Saturday, July 21, 2007

21. Remember the Journey to School Integration by Toni Morrison


Nonfiction book annotation
By: Angela Wilcox

78 Pages



Morrison, T. (2004). Remember the journey to school integration. Boston: Houghton Mifflin Company.

Author Creditability: At the time Toni Morrison wrote this book she was the Robert F. Goheen Professor of Humanities at Princeton University. She was also the senior editor at Random House for 20 years. She has degrees from Howard and Cornell universities and honorary degrees from numerous other institutions, including Harvard. She has won numerous awards including the 1988 Pulitzer Prize, the 2000 National Humanities Medal, the 2000 Library of Congress Bicentennial Living Legend Award, as well as many more. She was also the first African American woman to receive the Nobel Prize in Literature.

Summary: This book is mostly made up of full page black and white photos of the time of Brown v. Board of Education and integration of the school system which grew into the nationwide Civil Rights Movement. Morrison relates what she believes the children and people in the photos might have been saying at the time in her text. This is a pictorial and narrative journey that lets the reader be aware of this time period in American history and its significance today.


Most Important Access Features: This book contains an introduction from Toni Morrison that builds the readers’ schema for the time period of this book. It contains photographs and a copy of The New York Times during this important time in our history. In the back of the book is a timeline of key events in the Civil Rights Movement and school integration.

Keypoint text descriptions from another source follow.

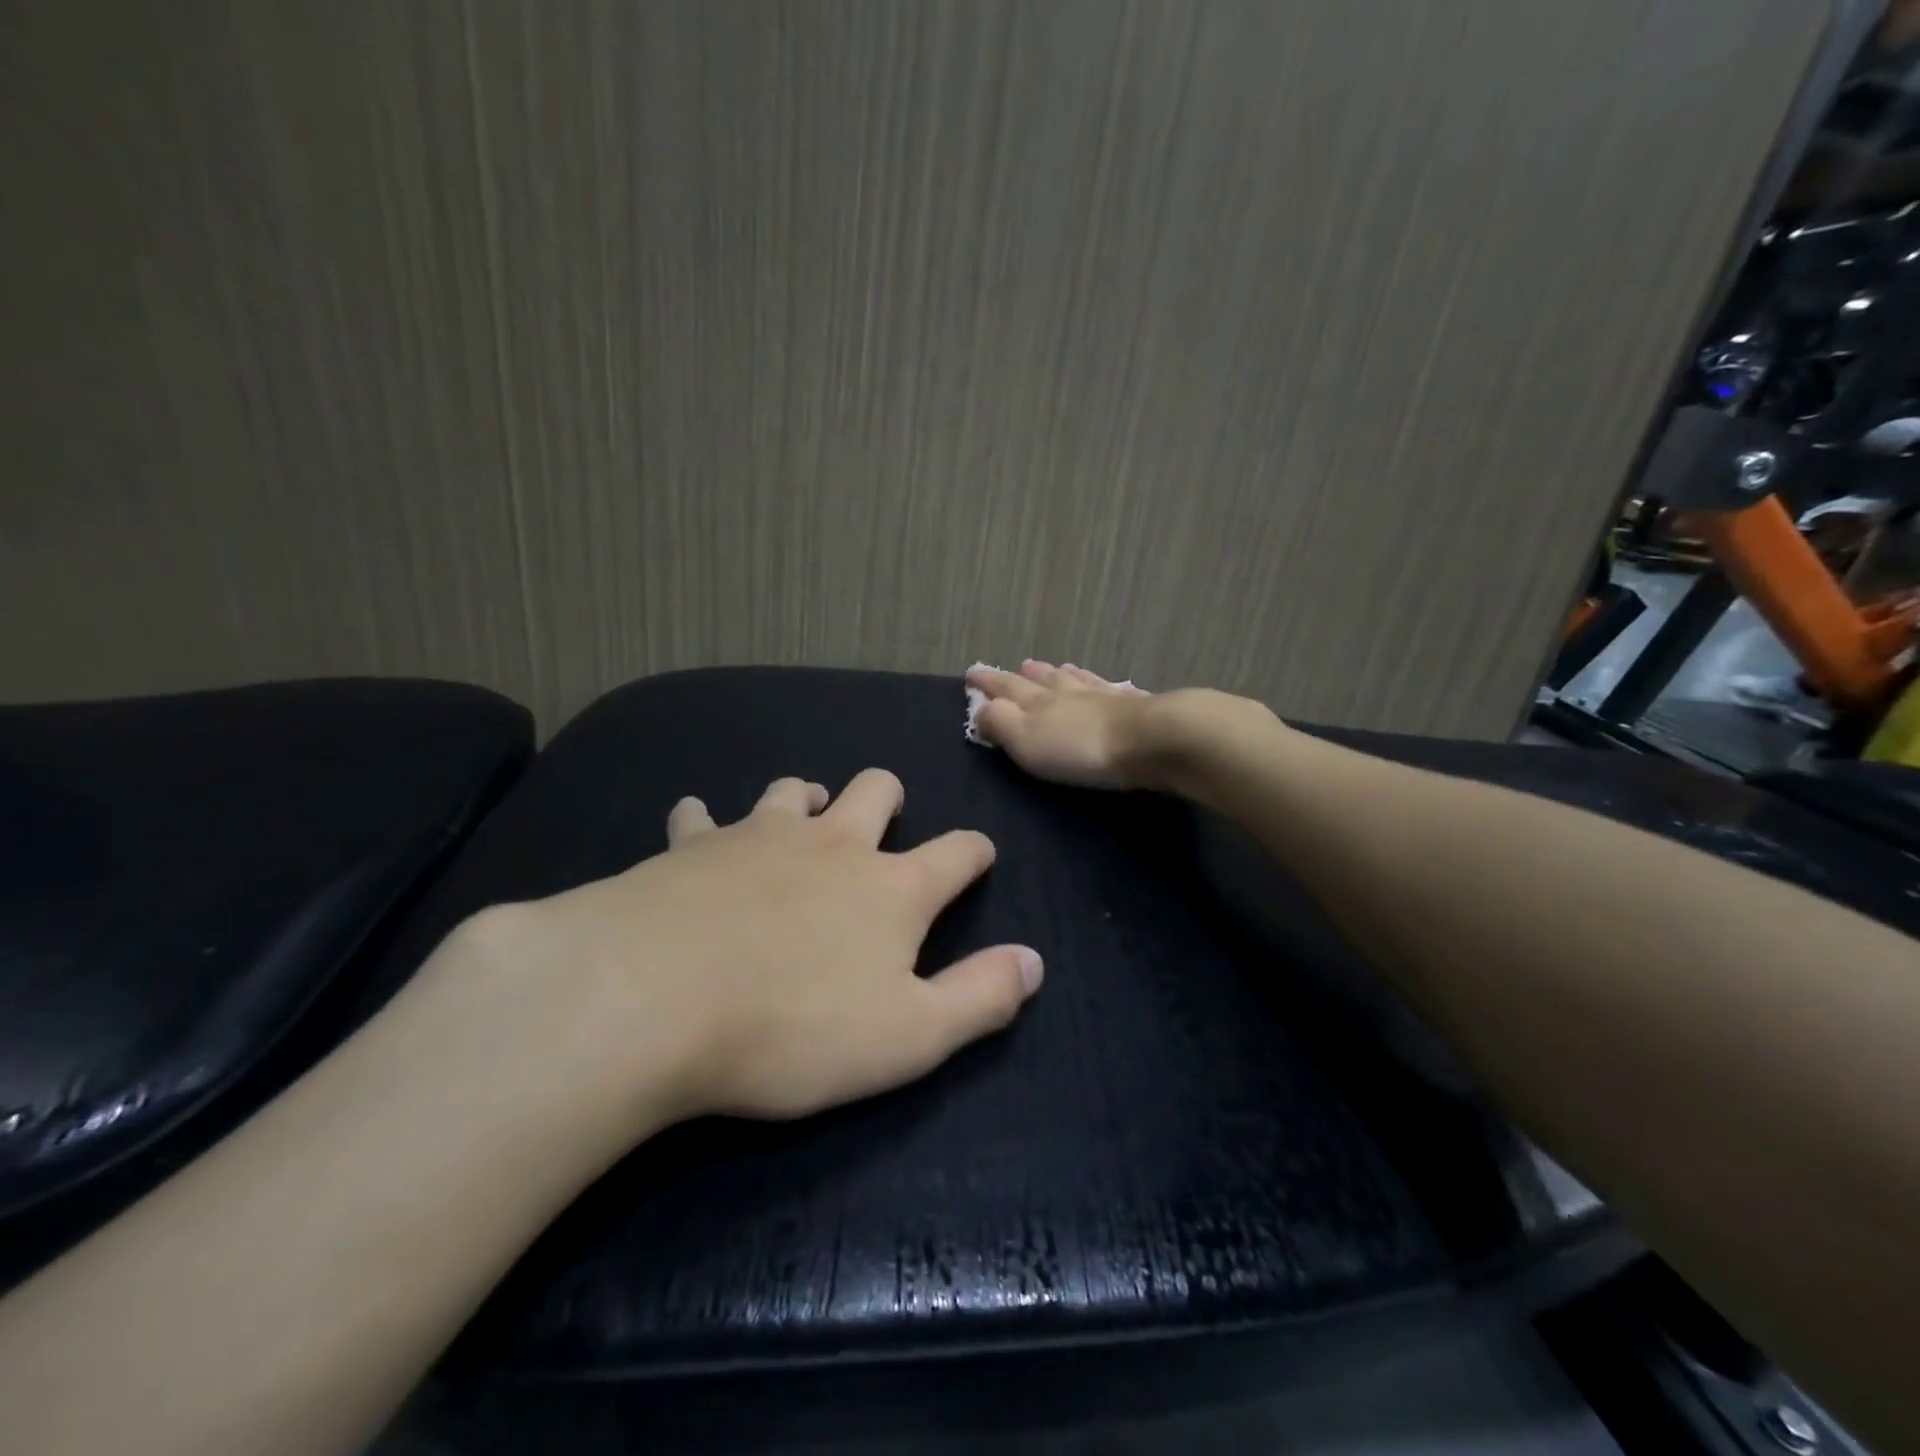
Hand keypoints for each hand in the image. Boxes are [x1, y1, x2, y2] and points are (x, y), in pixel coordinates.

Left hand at [455, 769, 1042, 1133]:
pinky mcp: (693, 845)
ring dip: (807, 796)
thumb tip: (1033, 962)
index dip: (974, 851)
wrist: (651, 1000)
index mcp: (892, 889)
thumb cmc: (792, 1029)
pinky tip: (698, 827)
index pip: (957, 852)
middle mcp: (833, 845)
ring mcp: (760, 835)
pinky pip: (701, 815)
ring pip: (794, 790)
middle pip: (875, 791)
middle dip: (888, 796)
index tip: (979, 856)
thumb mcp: (908, 1037)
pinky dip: (706, 819)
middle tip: (885, 813)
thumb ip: (979, 997)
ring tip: (805, 810)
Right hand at [966, 661, 1153, 789]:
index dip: (987, 681)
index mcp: (1036, 701)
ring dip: (1058, 674)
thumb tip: (980, 708)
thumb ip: (999, 723)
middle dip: (1023, 675)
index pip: (1005, 687)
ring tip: (1052, 668)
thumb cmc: (1079, 747)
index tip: (972, 673)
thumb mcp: (1025, 740)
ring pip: (1073, 679)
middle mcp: (1066, 691)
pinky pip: (1107, 688)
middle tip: (1016, 667)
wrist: (1148, 739)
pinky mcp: (1132, 705)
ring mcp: (1101, 695)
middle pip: (1040, 679)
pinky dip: (1095, 682)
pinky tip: (1102, 683)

Lastly, there are photo notes with a small photo of the photograph, the page number it is on, where the picture was taken, and a small description of it.

Description of Illustrations: This book contains all primary source documents and photographs. There is a whole list of photo credits at the back of the book where all the photos came from.

Grade Level & Uses: K-8; I believe this book could be used to help students understand our history and how things used to be not just to long ago. The lower grades could not read the text, but the could look at the photographs as the teacher was discussing this time period in our history. I would use this while teaching the Civil Rights Movement and integration

Standards: Social Studies: Culture; Time, Continuity, and Change; Power, Authority, and Governance


Related Texts & How Related: The following books could be used along with Remember The Journey to School Integration to talk this time period in our history.

The Voice That Challenged a Nation: Marian Anderson and the Struggle for Equal Rights

by Russell Freedman
Through My Eyes by Ruby Bridges
Freedom’s Children: Young Civil Rights Activists Tell Their Own Stories by Ellen Levine
Freedom on the Menu: The Greensboro Sit-Ins by Carole Boston


Quality/Awards:
Parent’s Choice Gold Award
Coretta Scott King Award
Bccb Blue Ribbon Nonfiction Book Award

Personal Response to Book: This has also been one of my favorite books. The photographs in this book are breath taking. It amazes me at what all children had to do during this time period and what they were faced with. I believe this should be a required read for every child studying the Civil Rights Movement and this time period in American history.